--- DATA PROVIDED ---

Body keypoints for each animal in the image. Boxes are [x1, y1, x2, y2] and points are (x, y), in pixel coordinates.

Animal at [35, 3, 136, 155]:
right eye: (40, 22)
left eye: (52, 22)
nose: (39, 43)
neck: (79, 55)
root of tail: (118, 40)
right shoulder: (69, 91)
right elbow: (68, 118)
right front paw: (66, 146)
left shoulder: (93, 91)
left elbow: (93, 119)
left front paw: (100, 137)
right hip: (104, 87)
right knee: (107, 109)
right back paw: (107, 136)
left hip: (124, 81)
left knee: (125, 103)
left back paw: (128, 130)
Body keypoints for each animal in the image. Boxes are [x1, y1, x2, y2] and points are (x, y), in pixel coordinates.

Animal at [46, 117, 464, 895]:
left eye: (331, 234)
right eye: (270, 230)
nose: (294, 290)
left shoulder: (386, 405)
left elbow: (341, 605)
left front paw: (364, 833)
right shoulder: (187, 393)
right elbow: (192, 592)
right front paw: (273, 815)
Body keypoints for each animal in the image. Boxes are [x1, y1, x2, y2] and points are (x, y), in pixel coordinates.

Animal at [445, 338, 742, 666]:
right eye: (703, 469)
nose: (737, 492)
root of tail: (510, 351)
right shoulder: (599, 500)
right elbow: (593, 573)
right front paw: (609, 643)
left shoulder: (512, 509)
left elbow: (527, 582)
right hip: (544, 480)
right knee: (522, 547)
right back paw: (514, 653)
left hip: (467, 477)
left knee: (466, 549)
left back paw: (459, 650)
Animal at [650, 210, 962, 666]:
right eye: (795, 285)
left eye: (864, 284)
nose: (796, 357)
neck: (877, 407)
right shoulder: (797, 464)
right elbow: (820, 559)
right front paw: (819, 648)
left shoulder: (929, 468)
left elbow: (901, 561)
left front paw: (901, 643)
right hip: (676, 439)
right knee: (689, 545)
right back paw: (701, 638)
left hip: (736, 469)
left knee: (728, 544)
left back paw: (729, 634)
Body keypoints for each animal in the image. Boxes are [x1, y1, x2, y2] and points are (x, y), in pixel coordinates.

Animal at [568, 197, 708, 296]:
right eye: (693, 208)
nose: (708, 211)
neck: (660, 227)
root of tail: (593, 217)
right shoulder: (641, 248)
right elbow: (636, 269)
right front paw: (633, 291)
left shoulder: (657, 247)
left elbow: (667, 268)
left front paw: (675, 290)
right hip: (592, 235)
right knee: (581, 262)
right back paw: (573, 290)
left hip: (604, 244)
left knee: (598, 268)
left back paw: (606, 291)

--- WHAT NEEDS TO BE DONE ---
Each line of the data should be transcribed exactly.

--- PROBLEM SOLUTION ---
Body keypoints for each animal in the image. Boxes are [x1, y1, x2, y2] and points are (x, y), in pixel coordinates.

Animal at [35, 3, 136, 155]:
right eye: (40, 22)
left eye: (52, 22)
nose: (39, 43)
neck: (79, 55)
root of tail: (118, 40)
right shoulder: (69, 91)
right elbow: (68, 118)
right front paw: (66, 146)
left shoulder: (93, 91)
left elbow: (93, 119)
left front paw: (100, 137)
right hip: (104, 87)
right knee: (107, 109)
right back paw: (107, 136)
left hip: (124, 81)
left knee: (125, 103)
left back paw: (128, 130)
Body keypoints for each animal in the image. Boxes are [x1, y1, x2, y2] and points are (x, y), in pixel coordinates.

Animal at [46, 117, 464, 895]:
left eye: (331, 234)
right eye: (270, 230)
nose: (294, 290)
left shoulder: (386, 405)
left elbow: (341, 605)
left front paw: (364, 833)
right shoulder: (187, 393)
right elbow: (192, 592)
right front paw: (273, 815)
Body keypoints for each animal in the image. Boxes are [x1, y1, x2, y2] and points are (x, y), in pixel coordinates.

Animal at [445, 338, 742, 666]:
right eye: (703, 469)
nose: (737, 492)
root of tail: (510, 351)
right shoulder: (599, 500)
right elbow: (593, 573)
right front paw: (609, 643)
left shoulder: (512, 509)
left elbow: (527, 582)
right hip: (544, 480)
right knee: (522, 547)
right back paw: (514, 653)
left hip: (467, 477)
left knee: (466, 549)
left back paw: (459, 650)
Animal at [650, 210, 962, 666]:
right eye: (795, 285)
left eye: (864, 284)
nose: (796, 357)
neck: (877, 407)
right shoulder: (797, 464)
right elbow: (820, 559)
right front paw: (819, 648)
left shoulder: (929, 468)
left elbow: (901, 561)
left front paw: (901, 643)
right hip: (676, 439)
right knee: (689, 545)
right back paw: (701, 638)
left hip: (736, 469)
left knee: (728, 544)
left back paw: (729, 634)
Body keypoints for each animal in the image. Boxes are [x1, y1, x2, y2] and points are (x, y), in pixel coordinates.

Animal at [568, 197, 708, 296]:
right eye: (693, 208)
nose: (708, 211)
neck: (660, 227)
root of tail: (593, 217)
right shoulder: (641, 248)
right elbow: (636, 269)
right front paw: (633, 291)
left shoulder: (657, 247)
left elbow: (667, 268)
left front paw: (675, 290)
right hip: (592, 235)
right knee: (581, 262)
right back paw: (573, 290)
left hip: (604, 244)
left knee: (598, 268)
left back paw: (606, 291)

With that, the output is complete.